Vertice a Frassilongo, i sindaci della valle: «Occorre agire sul fronte educativo e economico»



TRENTO. Per salvare la lingua mochena, ridotta quantitativamente ai minimi termini, occorre agire subito sul fronte educativo e sul fronte economico. È quanto emerso dal vertice di Frassilongo promosso dall'Autorità per le minoranze linguistiche. Coordinato da Chiara Pallaoro, il vertice si è concentrato sulla progressiva diminuzione della minoranza linguistica.

Secondo quanto rilevato dal presidente dell'Istituto culturale mocheno Luca Moltrer, i bambini che a casa parlano quotidianamente il mòcheno sono meno di una decina. I dati Ispat riportano 72 mòcheni ogni 100 residenti nei tre Comuni di Frassilongo, Fierozzo e Palù.

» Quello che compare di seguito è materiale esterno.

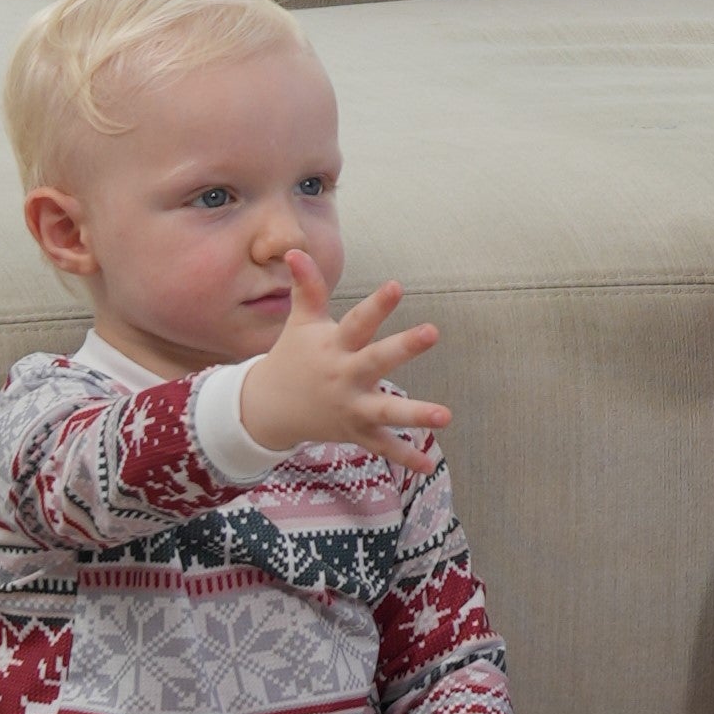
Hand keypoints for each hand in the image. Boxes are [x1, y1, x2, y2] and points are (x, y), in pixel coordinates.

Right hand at [239, 259, 449, 469]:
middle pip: (376, 360)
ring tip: (446, 416)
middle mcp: (344, 376)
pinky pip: (381, 446)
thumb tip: (294, 250)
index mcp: (334, 346)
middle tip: (433, 331)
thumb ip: (306, 289)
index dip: (377, 304)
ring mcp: (350, 407)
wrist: (267, 409)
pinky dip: (403, 457)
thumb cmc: (293, 357)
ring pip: (385, 411)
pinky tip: (426, 463)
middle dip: (403, 347)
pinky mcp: (355, 430)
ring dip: (414, 414)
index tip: (397, 285)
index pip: (358, 321)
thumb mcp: (301, 324)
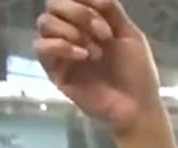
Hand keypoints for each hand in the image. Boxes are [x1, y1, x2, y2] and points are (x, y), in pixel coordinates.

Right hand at [34, 0, 160, 137]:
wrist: (137, 106)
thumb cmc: (137, 73)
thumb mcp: (130, 35)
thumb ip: (111, 10)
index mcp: (89, 21)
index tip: (103, 8)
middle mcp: (72, 32)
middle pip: (53, 5)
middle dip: (79, 13)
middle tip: (104, 34)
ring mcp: (61, 51)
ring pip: (45, 22)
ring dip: (73, 31)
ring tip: (97, 52)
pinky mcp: (54, 71)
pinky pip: (41, 47)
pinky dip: (61, 46)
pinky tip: (83, 56)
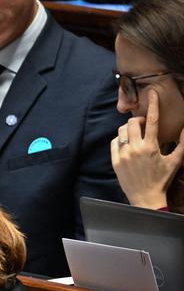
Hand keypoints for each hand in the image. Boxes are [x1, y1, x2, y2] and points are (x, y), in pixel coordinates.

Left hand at [111, 88, 183, 208]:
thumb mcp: (175, 161)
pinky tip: (127, 144)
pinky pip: (114, 142)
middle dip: (139, 120)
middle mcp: (135, 149)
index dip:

Il vicesindaco di Frassilongo Bruno Groff ha spiegato che non è ancora assicurato il diritto di insegnare la lingua a scuola (specie alle medie), mentre la commissione toponomastica non ha portato ad alcun esito. "La prospettiva di portare una ditta artigiana in valle, creando occupazione e buoni motivi per vivere qui, è stata approfondita tre anni fa ma non si è ancora concretizzata", ha detto Groff.

A detta del sindaco di Palù del Fersina Franco Moar il progetto finanziato dal Pnrr offre una "chance concreta di sviluppare le potenzialità del turismo locale e di creare opportunità di lavoro in un territorio diventato di fatto il dormitorio" di centri come Pergine e Trento. Il prossimo 16 dicembre inizierà la seconda fase del censimento Ispat, con un'indagine sociolinguistica a campione.